=== Provided data ===

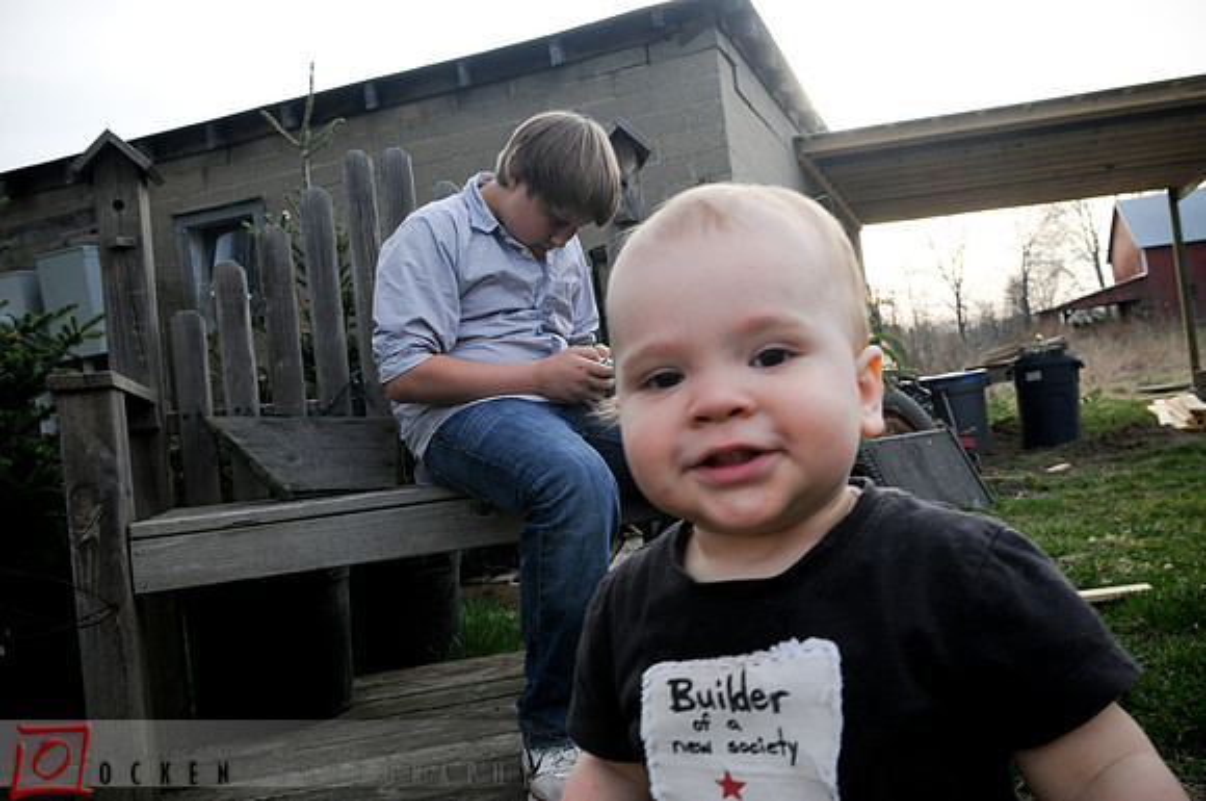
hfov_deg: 57.3
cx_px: 603
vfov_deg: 39.9
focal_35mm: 33
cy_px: 400
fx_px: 1104
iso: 400
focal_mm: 22
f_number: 6.3
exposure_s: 1/320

===

# What you will do
All of the data must be repeated exactly, except for the pictures.

# Solution for this task
hfov_deg: 57.3
cx_px: 603
vfov_deg: 39.9
focal_35mm: 33
cy_px: 400
fx_px: 1104
iso: 400
focal_mm: 22
f_number: 6.3
exposure_s: 1/320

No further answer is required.